La coincidencia en el distrito es que esta paz es frágil porque, hasta ahora, depende por completo de la voluntad de Shotas y Espartanos. “Si no hay una intervención seria del Estado esto es temporal — dice el padre Jhon Reina — Ni la iglesia, ni las cabezas de las bandas van a poder sostener esta paz, así lo quieran, si no hay apoyo desde la Nación. La pregunta ahora es: ¿Cuáles son las garantías que piden ellos y qué es lo que el gobierno está dispuesto a dar?”. Hasta el momento no se sabe.
El obispo de Buenaventura, monseñor Rubén Darío Jaramillo, quien fue clave para facilitar el diálogo entre las bandas criminales, aclaró que el proceso que está en fase exploratoria está pensado para darle un respiro al distrito en homicidios, robos, extorsiones y fronteras invisibles. Hasta ahora han logrado dos de cuatro.

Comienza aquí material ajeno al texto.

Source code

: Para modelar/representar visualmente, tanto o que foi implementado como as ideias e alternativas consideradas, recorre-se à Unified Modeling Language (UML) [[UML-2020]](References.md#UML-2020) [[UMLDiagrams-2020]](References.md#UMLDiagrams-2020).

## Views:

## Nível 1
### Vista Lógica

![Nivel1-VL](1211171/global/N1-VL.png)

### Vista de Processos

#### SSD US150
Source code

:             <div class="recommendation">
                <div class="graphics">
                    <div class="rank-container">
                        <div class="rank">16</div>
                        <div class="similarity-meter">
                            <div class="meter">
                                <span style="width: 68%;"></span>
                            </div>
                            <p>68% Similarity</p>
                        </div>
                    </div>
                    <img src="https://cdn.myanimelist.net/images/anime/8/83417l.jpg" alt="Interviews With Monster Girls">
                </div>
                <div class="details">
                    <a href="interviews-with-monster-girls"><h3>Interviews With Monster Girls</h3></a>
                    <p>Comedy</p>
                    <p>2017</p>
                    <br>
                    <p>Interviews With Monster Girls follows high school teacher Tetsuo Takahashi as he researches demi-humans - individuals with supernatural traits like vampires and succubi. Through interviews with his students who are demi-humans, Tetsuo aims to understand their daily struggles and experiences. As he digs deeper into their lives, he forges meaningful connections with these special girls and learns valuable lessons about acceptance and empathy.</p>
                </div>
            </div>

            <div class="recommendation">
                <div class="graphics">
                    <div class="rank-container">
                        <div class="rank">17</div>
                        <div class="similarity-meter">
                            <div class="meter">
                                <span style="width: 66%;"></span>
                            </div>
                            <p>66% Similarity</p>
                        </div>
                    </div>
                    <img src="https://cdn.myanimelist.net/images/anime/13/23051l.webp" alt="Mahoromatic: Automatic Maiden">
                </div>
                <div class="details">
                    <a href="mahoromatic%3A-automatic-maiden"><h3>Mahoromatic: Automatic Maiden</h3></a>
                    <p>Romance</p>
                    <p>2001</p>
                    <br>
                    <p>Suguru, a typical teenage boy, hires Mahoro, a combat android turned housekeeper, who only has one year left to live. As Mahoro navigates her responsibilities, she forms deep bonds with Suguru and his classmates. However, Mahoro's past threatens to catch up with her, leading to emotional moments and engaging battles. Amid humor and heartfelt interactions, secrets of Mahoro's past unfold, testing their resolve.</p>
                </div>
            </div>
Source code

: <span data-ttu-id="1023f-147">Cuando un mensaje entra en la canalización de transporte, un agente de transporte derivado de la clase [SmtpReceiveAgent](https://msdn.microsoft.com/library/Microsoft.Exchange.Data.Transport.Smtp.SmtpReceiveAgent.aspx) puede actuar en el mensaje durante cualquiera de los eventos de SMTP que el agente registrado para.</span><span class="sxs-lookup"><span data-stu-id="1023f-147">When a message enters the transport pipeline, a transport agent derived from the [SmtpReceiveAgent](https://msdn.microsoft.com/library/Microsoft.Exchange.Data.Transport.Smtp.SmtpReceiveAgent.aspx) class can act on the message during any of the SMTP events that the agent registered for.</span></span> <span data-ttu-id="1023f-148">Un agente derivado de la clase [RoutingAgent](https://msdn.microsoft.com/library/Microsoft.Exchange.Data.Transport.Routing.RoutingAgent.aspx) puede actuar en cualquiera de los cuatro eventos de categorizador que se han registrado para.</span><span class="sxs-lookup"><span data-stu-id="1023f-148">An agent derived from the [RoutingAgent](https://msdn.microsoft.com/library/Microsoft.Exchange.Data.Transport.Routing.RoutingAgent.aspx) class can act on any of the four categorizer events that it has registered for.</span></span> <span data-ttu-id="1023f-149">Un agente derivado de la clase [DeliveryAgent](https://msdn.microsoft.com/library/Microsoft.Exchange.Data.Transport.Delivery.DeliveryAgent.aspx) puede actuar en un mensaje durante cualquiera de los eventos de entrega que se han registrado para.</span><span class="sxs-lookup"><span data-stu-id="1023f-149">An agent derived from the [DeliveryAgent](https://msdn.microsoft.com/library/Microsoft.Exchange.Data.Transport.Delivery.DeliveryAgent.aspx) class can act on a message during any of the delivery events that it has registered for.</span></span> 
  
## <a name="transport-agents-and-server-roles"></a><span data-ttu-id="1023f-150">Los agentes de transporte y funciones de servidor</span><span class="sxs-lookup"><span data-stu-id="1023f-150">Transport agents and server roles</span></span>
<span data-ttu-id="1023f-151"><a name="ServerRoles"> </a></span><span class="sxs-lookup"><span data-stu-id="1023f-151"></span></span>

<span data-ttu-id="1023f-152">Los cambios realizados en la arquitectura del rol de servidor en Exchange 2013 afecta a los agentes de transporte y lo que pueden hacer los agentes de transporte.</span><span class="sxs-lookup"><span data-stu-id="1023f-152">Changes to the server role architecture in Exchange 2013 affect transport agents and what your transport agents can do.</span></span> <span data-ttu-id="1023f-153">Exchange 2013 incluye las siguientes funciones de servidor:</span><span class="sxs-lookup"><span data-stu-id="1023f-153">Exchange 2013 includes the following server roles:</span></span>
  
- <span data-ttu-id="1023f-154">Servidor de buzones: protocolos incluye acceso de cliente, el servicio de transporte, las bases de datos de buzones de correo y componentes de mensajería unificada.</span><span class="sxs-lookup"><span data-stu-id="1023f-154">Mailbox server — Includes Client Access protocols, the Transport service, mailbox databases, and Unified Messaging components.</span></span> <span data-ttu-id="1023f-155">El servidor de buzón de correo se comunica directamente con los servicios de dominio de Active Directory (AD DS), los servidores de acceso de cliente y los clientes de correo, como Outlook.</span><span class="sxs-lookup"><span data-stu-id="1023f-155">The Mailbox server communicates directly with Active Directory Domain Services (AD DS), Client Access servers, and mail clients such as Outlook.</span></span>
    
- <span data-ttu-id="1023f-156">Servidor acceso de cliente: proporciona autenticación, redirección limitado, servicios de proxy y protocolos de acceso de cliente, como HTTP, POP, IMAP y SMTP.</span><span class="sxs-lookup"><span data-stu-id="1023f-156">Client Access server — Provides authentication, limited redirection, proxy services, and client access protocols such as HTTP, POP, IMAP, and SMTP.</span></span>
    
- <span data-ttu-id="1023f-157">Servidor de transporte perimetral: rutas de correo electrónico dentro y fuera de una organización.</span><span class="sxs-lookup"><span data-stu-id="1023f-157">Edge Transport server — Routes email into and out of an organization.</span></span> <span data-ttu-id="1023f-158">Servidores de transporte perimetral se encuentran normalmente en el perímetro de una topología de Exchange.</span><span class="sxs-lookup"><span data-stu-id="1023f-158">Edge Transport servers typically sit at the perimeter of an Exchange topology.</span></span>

El proceso incluye una mesa de negociación que aún no se ha instalado, que depende del Gobierno Nacional y que incluye a las víctimas. Desde la secretaría de Gobierno de la Alcaldía, por ejemplo, esperan que entre el 15 y el 18 de este mes, el Alto Comisionado para la Paz, Danielo Rueda, habilite la mesa con un espacio para que el gobierno local tenga voz y voto en este diálogo.
Con la mesa instalada, el paso a seguir sería la caracterización, saber quiénes integran las bandas, qué hacen, dónde están. De ahí en adelante, según monseñor, empezarían a discutir temas como el desarme, la verdad, la reconciliación y el papel del Estado que entraría a ocupar el espacio de poder que dejan Shotas y Espartanos.
“Esta es una experiencia nueva para el país. No hemos encontrado un territorio (en Colombia) que haya dialogado con bandas criminales. Estamos aprendiendo en la marcha —dice el obispo Jaramillo— Tenemos fe. Van dos meses y medio sin asesinatos. Eso es algo contundente para el que no cree. Confiamos en que así como las bandas pararon de matarse, también pueden decidir que las extorsiones y los hurtos paren”.
Para Montana, el temor es que sin las fronteras invisibles, los integrantes de las bandas han cruzado al barrio enemigo, reconocen a la gente, saben dónde viven y le tienen rostro a la persona con la que se enfrentaron en algún momento. “Si se vuelve a armar la guerra, va a ser peor, ya saben en dónde buscar y a quién”, afirma con voz temerosa.
“Para todo lo que hemos vivido, esto es mucho. Al santo que haya que agradecerle por esta tranquilidad, hay que agradecerle de rodillas — dice Álvaro Bonilla —. Si esto se voltea y vuelve la guerra, pues bueno, al menos nos dieron un mes de paz”.